== What is being asked ==
Every record is to be duplicated exactly as it reads, without its images.

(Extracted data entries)
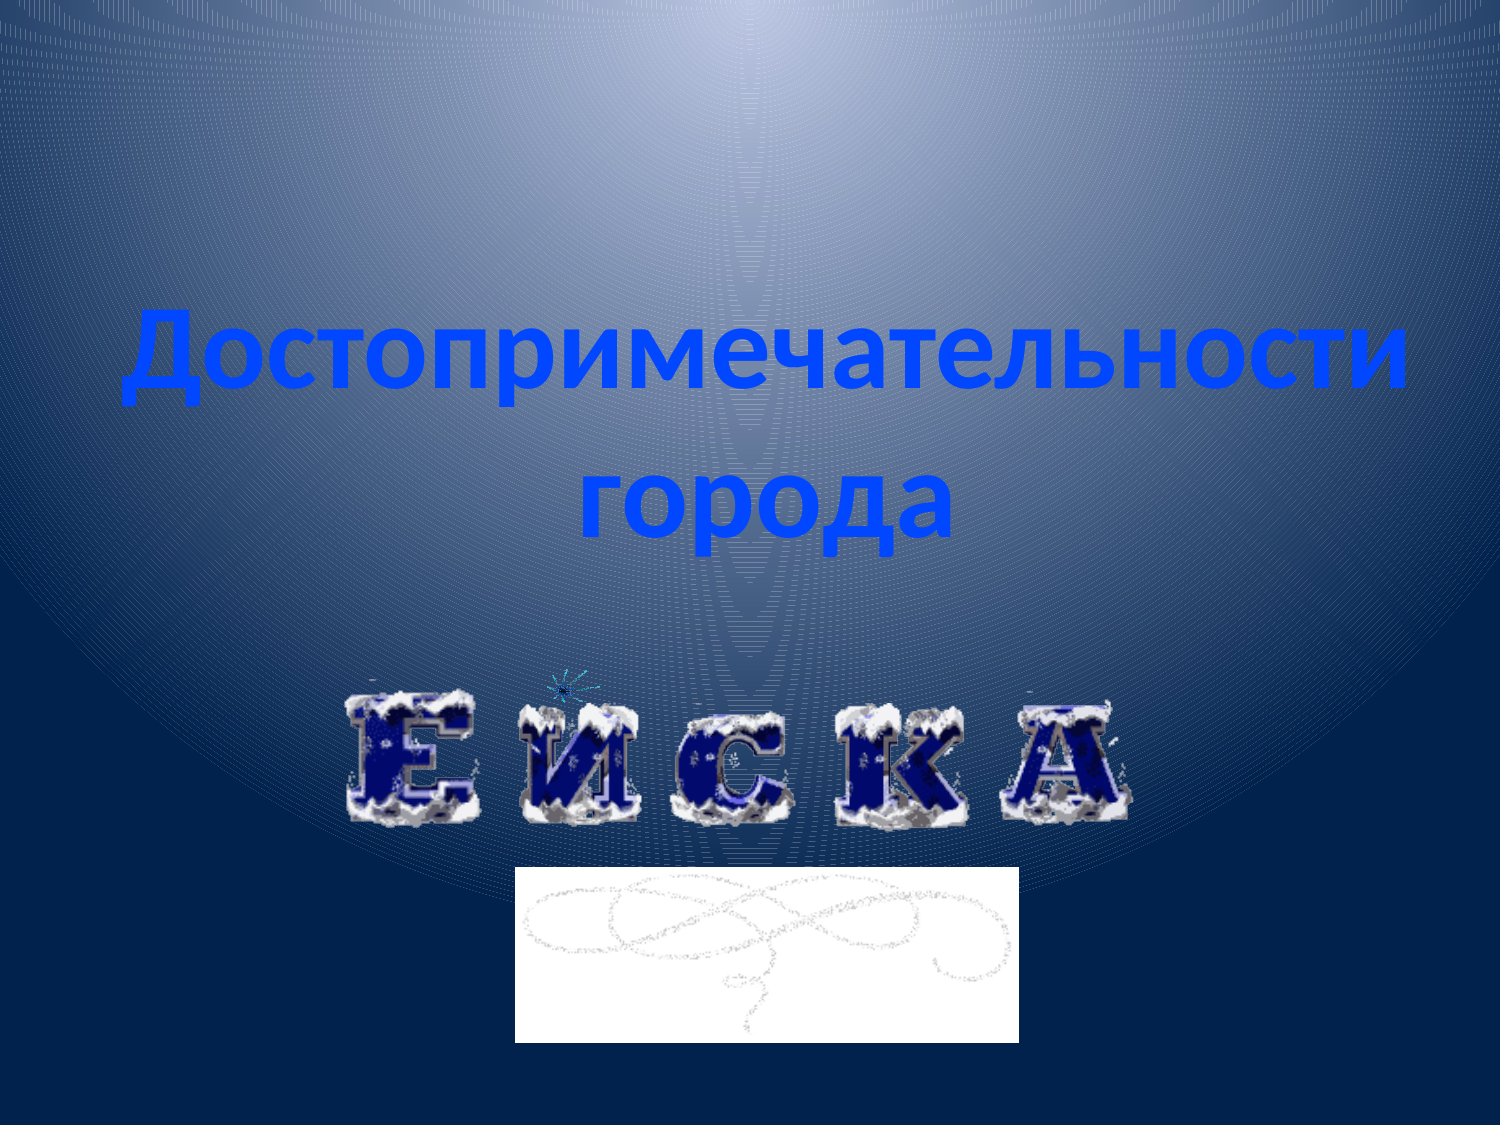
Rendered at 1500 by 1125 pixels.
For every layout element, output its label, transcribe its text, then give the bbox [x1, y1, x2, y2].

picture [339, 679, 487, 835]
picture [667, 702, 799, 833]
title Достопримечательности города [35, 349, 1500, 591]
picture [515, 655, 645, 833]
picture [995, 691, 1137, 831]
picture [831, 702, 973, 837]
picture [515, 866, 1019, 1043]
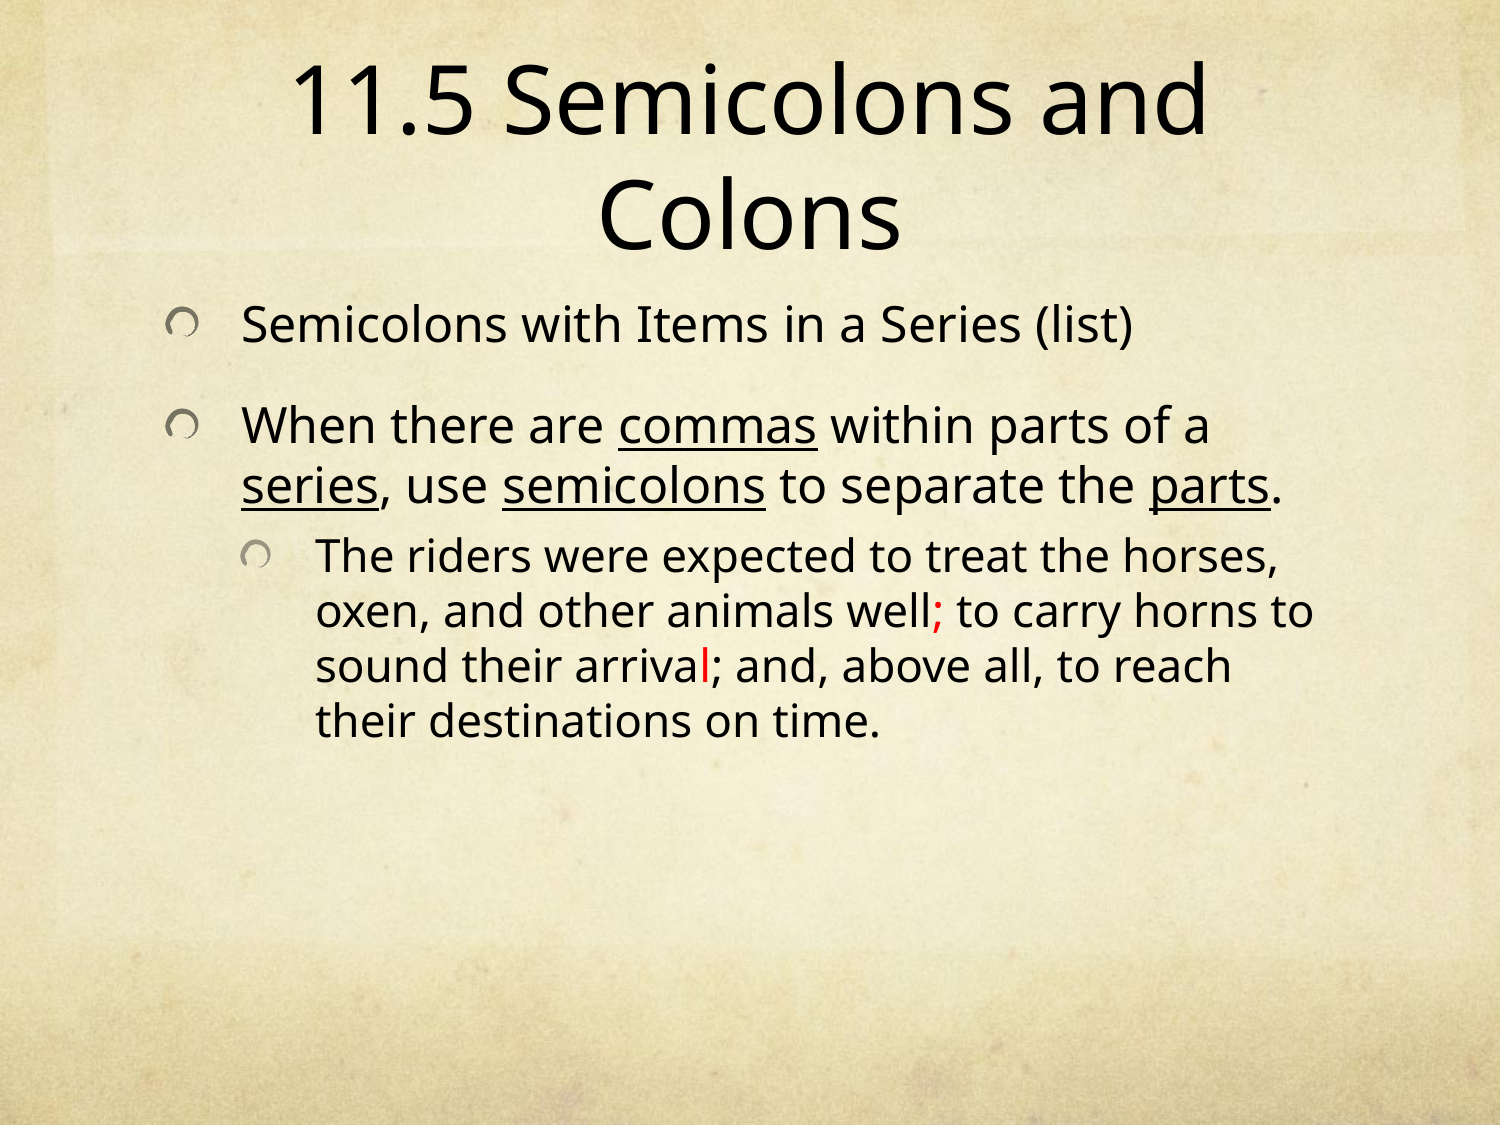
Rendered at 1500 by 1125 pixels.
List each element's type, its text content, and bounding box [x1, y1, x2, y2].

title 11.5 Semicolons and Colons [150, 82, 1350, 225]
picture [0, 0, 1500, 1125]
list Semicolons with Items in a Series (list) When there are commas within parts of a series, use semicolons to separate the parts. The riders were expected to treat the horses, oxen, and other animals well; to carry horns to sound their arrival; and, above all, to reach their destinations on time. [150, 284, 1350, 950]
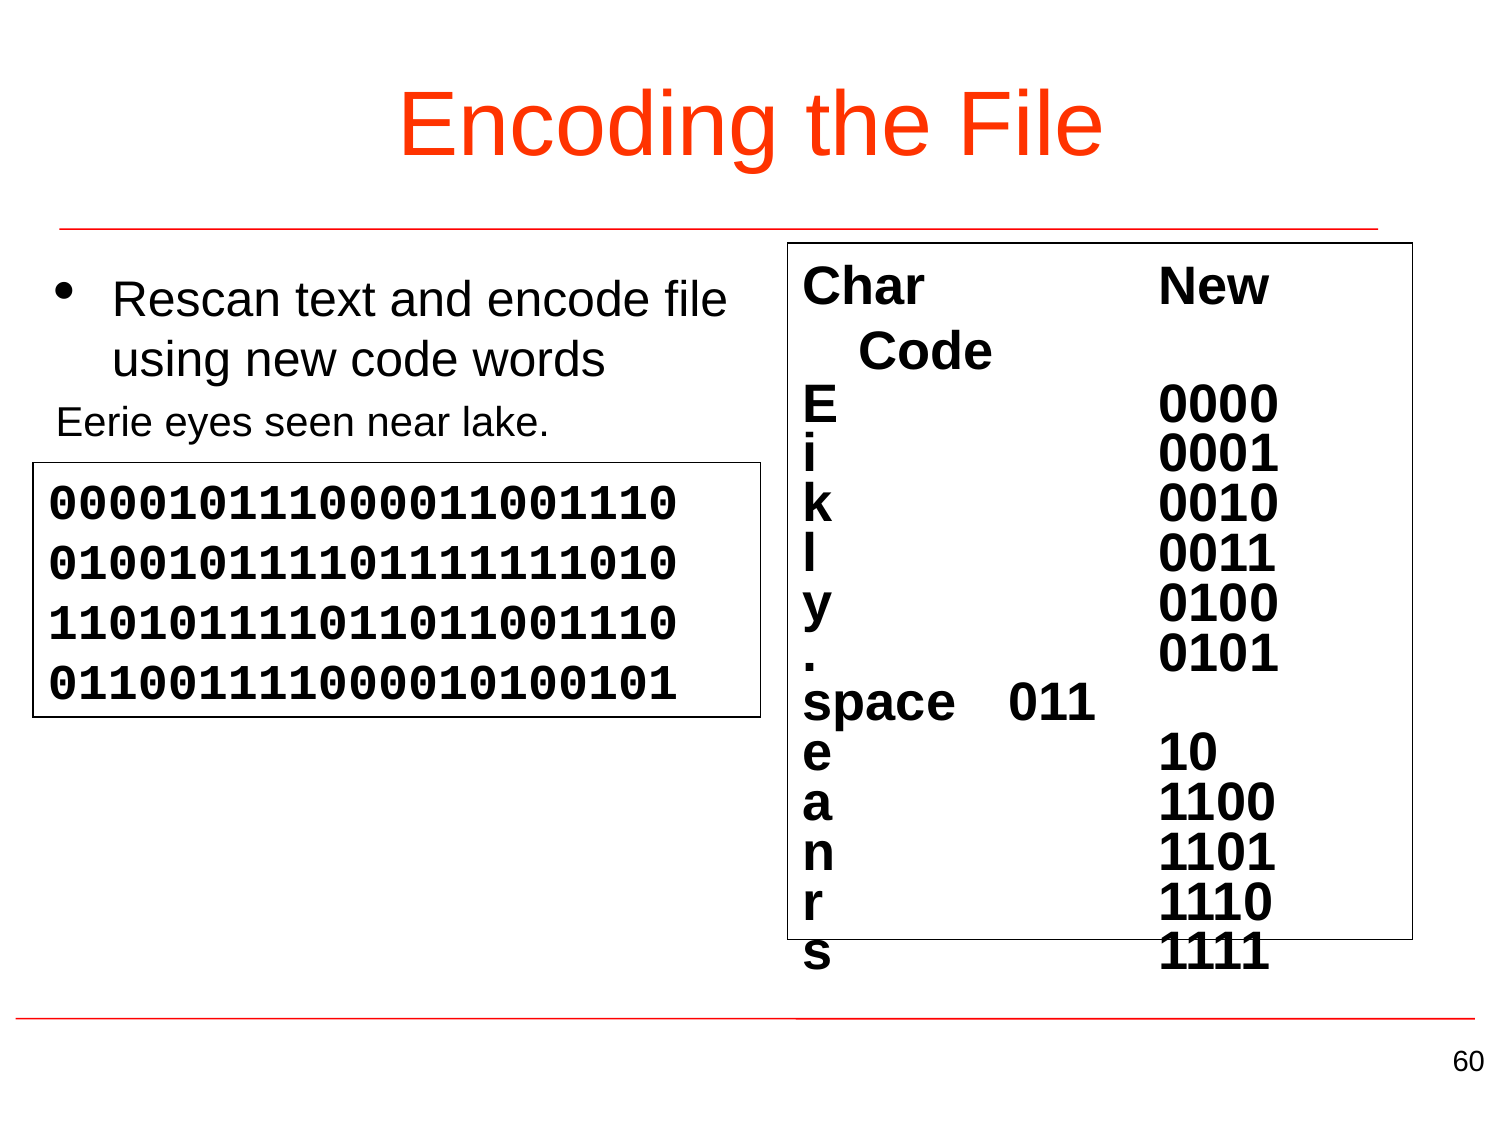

== Solution to the exercise ==
Rendered at 1500 by 1125 pixels.
For every layout element, output its label, transcribe its text, then give the bbox [x1, y1, x2, y2].

picture [339, 679, 487, 835]
picture [667, 702, 799, 833]
title Достопримечательности города [35, 349, 1500, 591]
picture [515, 655, 645, 833]
picture [995, 691, 1137, 831]
picture [831, 702, 973, 837]
picture [515, 866, 1019, 1043]
Rendered at 1500 by 1125 pixels.
List each element's type, its text content, and bounding box [x1, y1, x2, y2].

title 11.5 Semicolons and Colons [150, 82, 1350, 225]
picture [0, 0, 1500, 1125]
list Semicolons with Items in a Series (list) When there are commas within parts of a series, use semicolons to separate the parts. The riders were expected to treat the horses, oxen, and other animals well; to carry horns to sound their arrival; and, above all, to reach their destinations on time. [150, 284, 1350, 950]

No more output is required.